Ambon, Matamaluku.com – Psikolog klinis Rumah Sakit Khusus Daerah (RSKD) Maluku Vebry Wattimena menegaskan, fenomena Lesbian, Gay, Biseksual dan Transgender (LGBT) yang semakin marak di Kota Ambon bukan merupakan gangguan mental dan harus dilakukan edukasi tentang bahaya LGBT itu sendiri.
“LGBT bukan merupakan gangguan mental,” ujar Vebry.
Menurut dia, berdasarkan jenisnya kepribadian manusia pada dasarnya terbagi atas normal dan abnormal. Orang yang normal umumnya memiliki mental yang sehat, sedangkan orang yang abnormal biasanya memiliki mental yang tidak sehat.
Vebry mengatakan, kaum LGBT dapat dikategorikan sebagai abnormal karena membuat seseorang yang mengalaminya dan lingkungan sekitar merasa tidak nyaman dan berisiko menimbulkan dampak negatif lain dari kondisi tersebut.
“LGBT sendiri biasanya masuk dalam gangguan identitas. Artinya apakah dalam kondisi tersebut seorang LGBT merasa nyaman atau tidak. Ketika dia tidak merasa nyaman atau orang-orang di sekitarnya tidak nyaman, sehingga menimbulkan kecemasan dan depresi yang berlebihan, misalnya berisiko melakukan tindakan kriminal, maka saat itulah bisa dikatakan tidak normal,” katanya.
Akan tetapi di sisi lain, kata Vebry, fenomena LGBT sendiri cepat atau lambat dan nyaman atau tidak nyaman, tentu dapat menimbulkan dampak negatif seperti penyebaran HIV/AIDS dan lain sebagainya.
“Pentingnya komunikasi yang terbuka dari kaum LGBT dengan orang-orang terdekat, agar edukasi yang diberikan juga tepat dan ketika sudah teredukasi secara langsung maupun tidak langsung dapat mengurangi LGBT itu sendiri,” katanya.
Vebry menyampaikan, jika ruang diskusi dengan kelompok LGBT tertutup, dikhawatirkan akan memunculkan kelompok-kelompok kecil LGBT yang tidak akan menyelesaikan masalah. Kaum LGBT sendiri cenderung menutup diri dari lingkungan sekitar, kurang tertarik bertemu dengan orang lain, depresi, mengurung diri dan berisiko bunuh diri.
Seorang LGBT, kata Vebry, bisa saja mengubah krisis identitasnya, namun membutuhkan waktu yang cukup lama.
“Biasanya saya ajak ngobrol, saya tanya apa yang membuat orientasi seksualnya berbeda dari yang normal, lalu mengubah pola perilaku dan kebiasaan hidupnya,” kata dia.
Vebry mengatakan, ada dua faktor yang menyebabkan seseorang menjadi gay atau lesbian, yaitu trauma masa lalu seperti korban pelecehan seksual dan faktor lingkungan.
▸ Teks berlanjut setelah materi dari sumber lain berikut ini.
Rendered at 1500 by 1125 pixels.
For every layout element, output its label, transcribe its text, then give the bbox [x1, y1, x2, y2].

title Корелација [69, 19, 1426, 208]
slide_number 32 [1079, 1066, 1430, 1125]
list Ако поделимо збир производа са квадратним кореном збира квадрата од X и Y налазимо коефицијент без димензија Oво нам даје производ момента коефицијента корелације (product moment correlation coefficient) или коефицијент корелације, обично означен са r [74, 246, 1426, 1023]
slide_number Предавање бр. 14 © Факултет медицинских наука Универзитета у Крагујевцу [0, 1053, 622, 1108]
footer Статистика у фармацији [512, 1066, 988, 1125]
Untuk itu, terapi perubahan perilaku sangat penting dilakukan bagi mereka yang ingin berubah menjadi lebih baik.
Sementara itu, Dinas Kesehatan (Dinkes) Kota Ambon mencatat jumlah kasus HIV dan AIDS meningkat menjadi 271 kasus di tahun 2022 dan didominasi oleh perilaku seksual sesama jenis.
Kepala Dinas Kesehatan Kota Ambon Wendy Pelupessy mengatakan, peningkatan kasus HIV dan AIDS dipengaruhi oleh hubungan sesama jenis atau Lelaki Seks Lelaki (LSL).
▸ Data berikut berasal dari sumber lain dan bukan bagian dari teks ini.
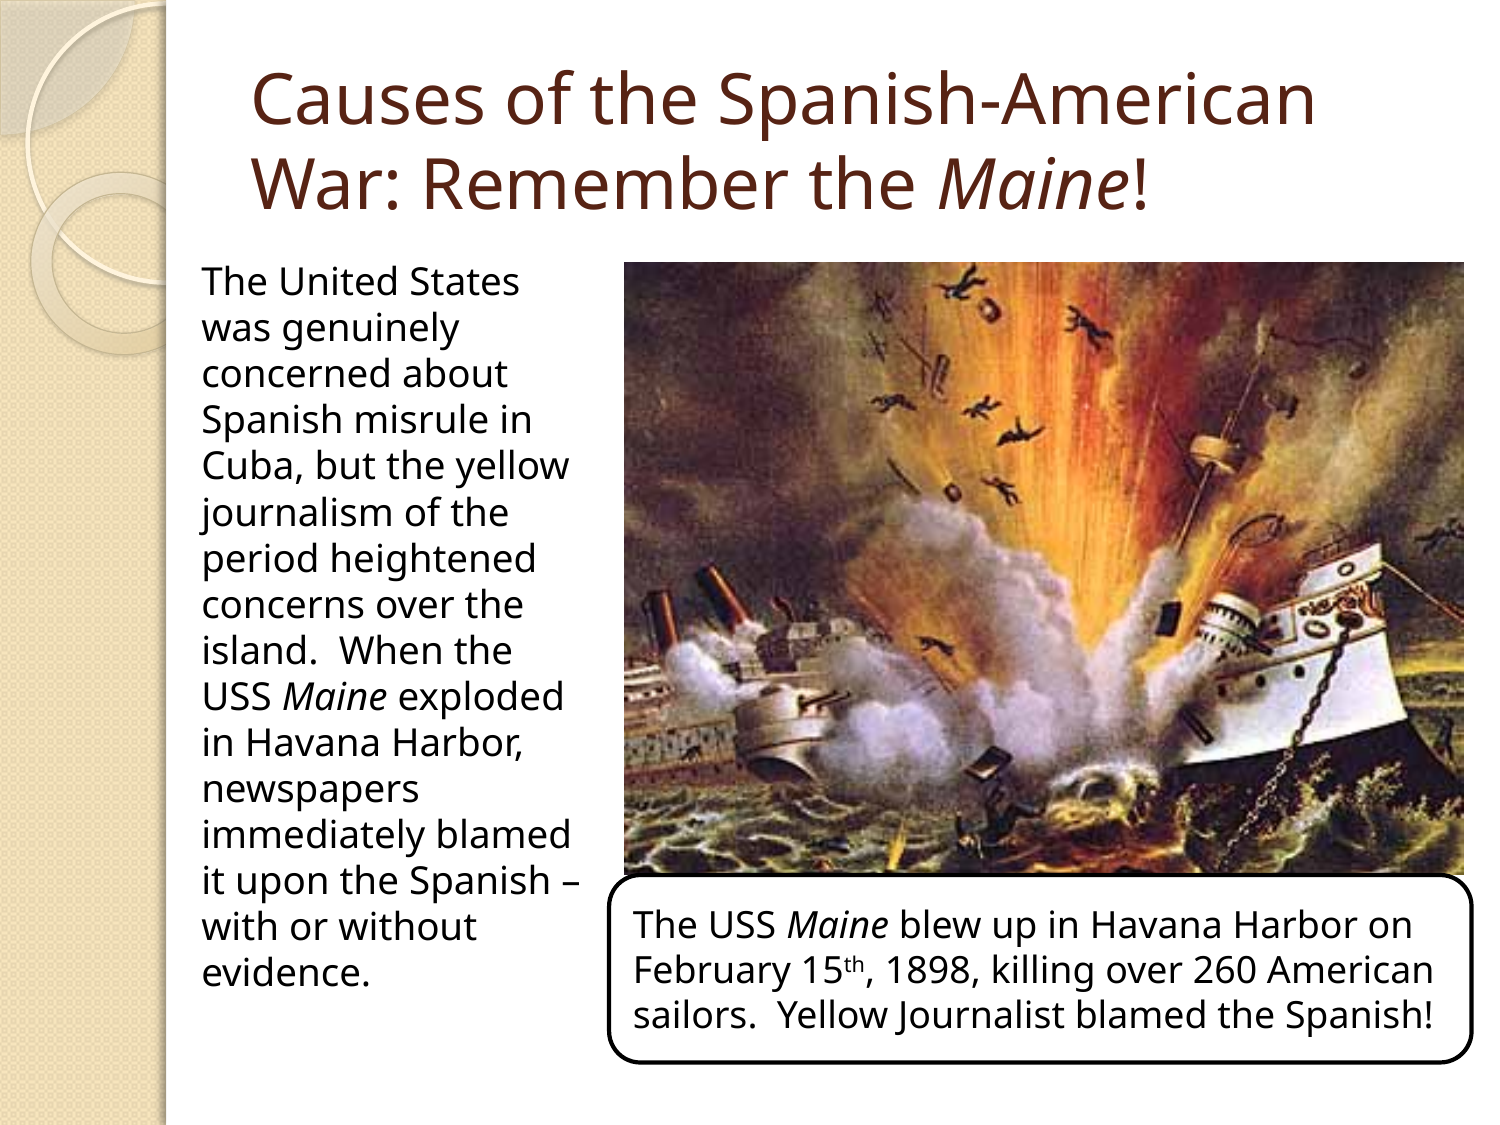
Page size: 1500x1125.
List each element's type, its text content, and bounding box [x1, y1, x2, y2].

title Causes of the Spanish-American War: Remember the Maine! [235, 45, 1466, 233]
text_box The USS Maine blew up in Havana Harbor on February 15th, 1898, killing over 260 American sailors. Yellow Journalist blamed the Spanish! [606, 880, 1474, 1065]
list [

“Kalau dulu kasus terbanyak di kalangan pekerja seks komersial, tapi sekarang didominasi LSL yang dipengaruhi gaya hidup usia produktif di bawah 45 tahun,” kata Wendy.
Perilaku seksual yang menyimpang, kata Wendy, menjadi salah satu penyebab penularan HIV/AIDS seperti berganti-ganti pasangan dan LSL.
“Kami menduga penularan HIV karena perilaku seksual seperti berganti-ganti pasangan, terutama LSL, dan itu terbukti dari data yang ada jumlah kasusnya meningkat,” ujarnya.
Wendy mengakui, kasus HIV mengalami peningkatan setiap tahunnya. Pada tahun 2021 tercatat 116 kasus, meningkat pada tahun 2022 menjadi 253 kasus HIV dan 18 kasus AIDS.
Sementara data hingga Februari 2023 tercatat 15 kasus HIV baru dan satu kasus AIDS.
“Peningkatan jumlah kasus ini karena petugas rutin melakukan pelacakan dan pemeriksaan sehingga didapatkan kasus baru di tahun 2023,” ucapnya.